New data from JAMA Internal Medicine reveals that American women who work as physicians made $50,000 less annually in 2010 than their male counterparts.

Not only is that indicative of the lack of progress in pay equality, that’s a shockingly large amount of money.

According to Think Progress:

Men made $221,297 a year, while women made just $165,278. In fact, women’s earnings are just now reaching the level of what men made 20 years ago: $168,795. Women account for one-third of all doctors and half of medical school students.

The data the researchers used in calculating the gap can’t factor in a doctor’s speciality or practice type, which could account for some of the disparity. But they cautioned that it may not just be different choices women make. “Specialty and practice choices may be due to not only preferences of female physicians but also unequal opportunities,” the researchers told Bloomberg News.

But female doctors aren’t the only ones getting stiffed when it comes to making money.

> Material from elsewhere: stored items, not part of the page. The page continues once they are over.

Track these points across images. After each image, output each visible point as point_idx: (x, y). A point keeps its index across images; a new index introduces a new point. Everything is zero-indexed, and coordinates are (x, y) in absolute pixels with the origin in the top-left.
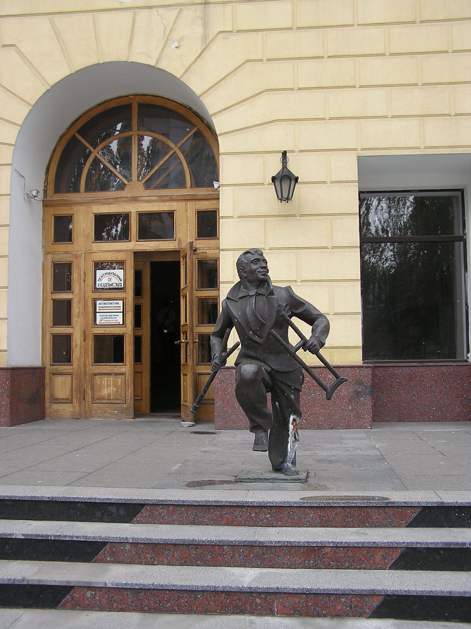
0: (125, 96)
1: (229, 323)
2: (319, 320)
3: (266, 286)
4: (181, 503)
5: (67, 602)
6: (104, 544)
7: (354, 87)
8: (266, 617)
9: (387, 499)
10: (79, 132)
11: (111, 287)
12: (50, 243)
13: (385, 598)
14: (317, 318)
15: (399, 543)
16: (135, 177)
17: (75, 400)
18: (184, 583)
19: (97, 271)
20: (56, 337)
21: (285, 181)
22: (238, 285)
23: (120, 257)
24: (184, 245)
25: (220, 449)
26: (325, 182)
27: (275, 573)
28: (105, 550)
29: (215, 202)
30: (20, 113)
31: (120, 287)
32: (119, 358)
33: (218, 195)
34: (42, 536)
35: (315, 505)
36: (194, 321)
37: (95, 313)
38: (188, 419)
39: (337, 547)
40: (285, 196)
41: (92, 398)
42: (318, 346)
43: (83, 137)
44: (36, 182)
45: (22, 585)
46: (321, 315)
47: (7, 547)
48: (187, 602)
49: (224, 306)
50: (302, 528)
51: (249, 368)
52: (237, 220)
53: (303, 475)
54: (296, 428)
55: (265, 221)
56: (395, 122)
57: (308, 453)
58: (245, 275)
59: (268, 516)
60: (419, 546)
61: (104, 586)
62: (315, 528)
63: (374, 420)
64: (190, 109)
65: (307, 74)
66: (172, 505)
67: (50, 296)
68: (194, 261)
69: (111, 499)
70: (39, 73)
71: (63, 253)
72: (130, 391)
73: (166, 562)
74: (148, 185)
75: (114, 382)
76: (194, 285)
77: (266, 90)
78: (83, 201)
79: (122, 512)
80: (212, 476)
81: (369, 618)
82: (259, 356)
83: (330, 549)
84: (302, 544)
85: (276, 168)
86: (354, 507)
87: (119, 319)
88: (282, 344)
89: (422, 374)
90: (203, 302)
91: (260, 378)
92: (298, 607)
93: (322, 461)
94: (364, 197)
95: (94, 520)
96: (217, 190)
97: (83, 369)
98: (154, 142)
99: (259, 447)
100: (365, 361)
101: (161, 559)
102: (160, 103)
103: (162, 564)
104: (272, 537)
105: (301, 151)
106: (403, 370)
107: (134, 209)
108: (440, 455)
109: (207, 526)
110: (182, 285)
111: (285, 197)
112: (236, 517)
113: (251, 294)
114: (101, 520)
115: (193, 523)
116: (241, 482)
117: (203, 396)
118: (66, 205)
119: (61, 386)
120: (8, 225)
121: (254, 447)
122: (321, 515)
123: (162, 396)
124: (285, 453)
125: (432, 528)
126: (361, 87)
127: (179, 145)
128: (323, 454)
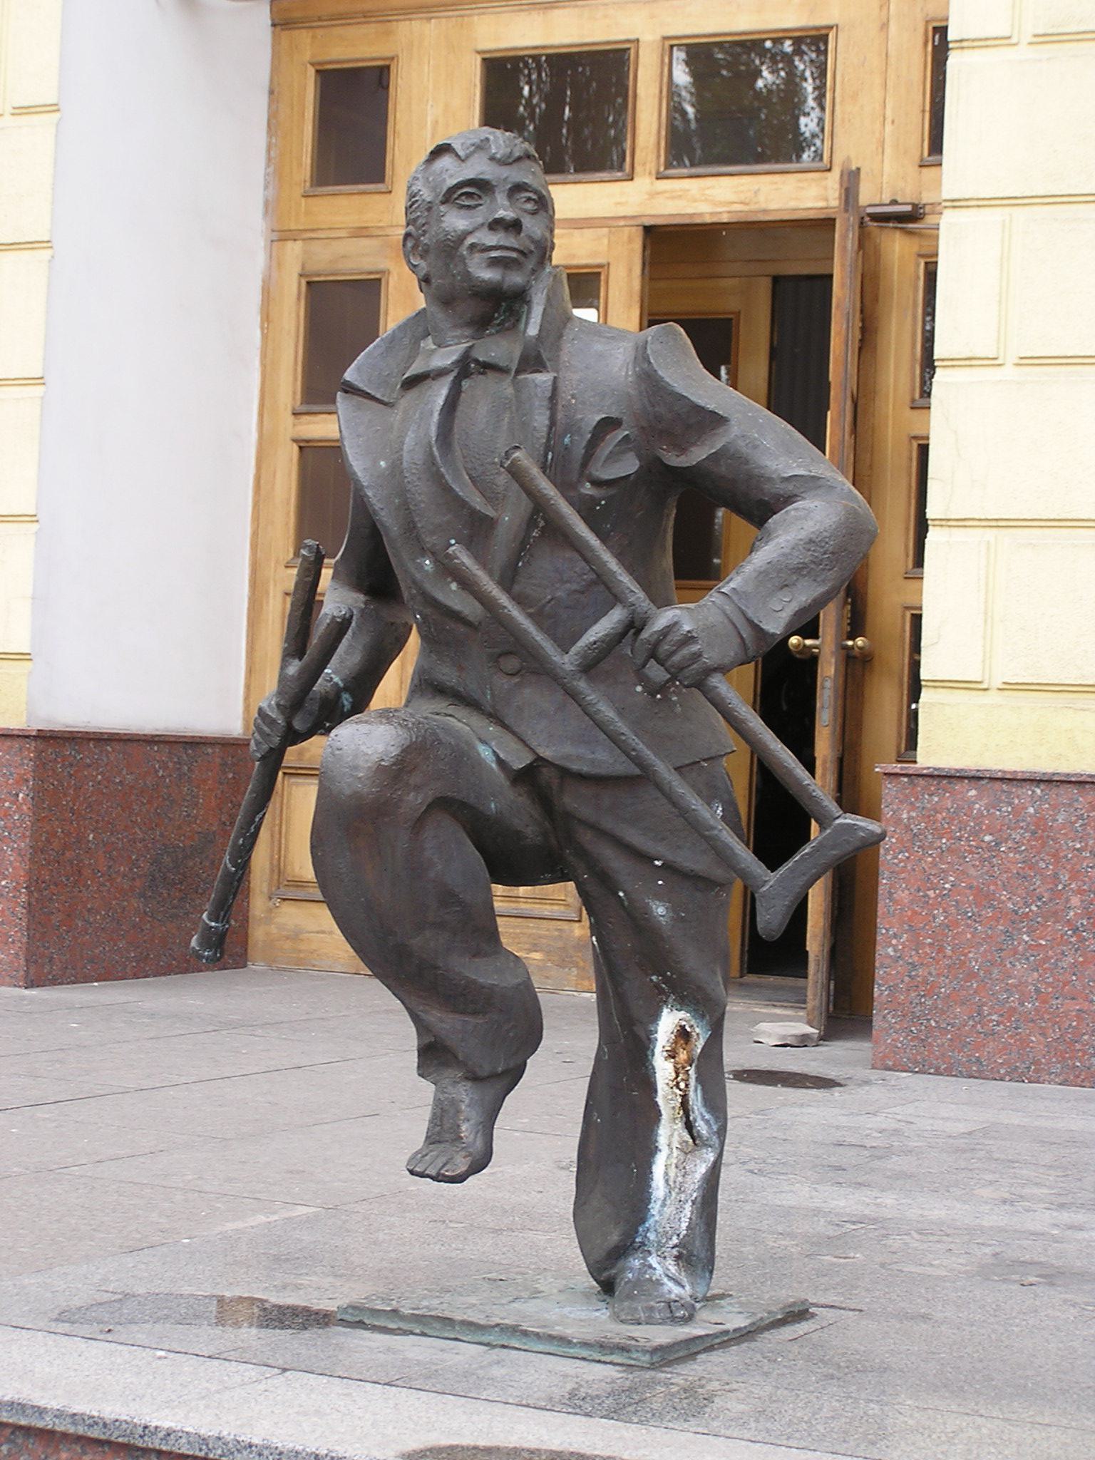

The overall gender wage gap means that on average women make just 77 cents for every dollar a man earns. They make less than men in practically every job and industry they might choose to enter. Women’s choices about what careers to pursue and how to factor in family can’t fully account for the gap. They make less than men at every level of education they attain, even beginning with their first jobs out of college. Even women who reach the top of their companies are paid less than other male executives.

And yes, it is 2013. The time for change has come and gone. Let’s get on it, America.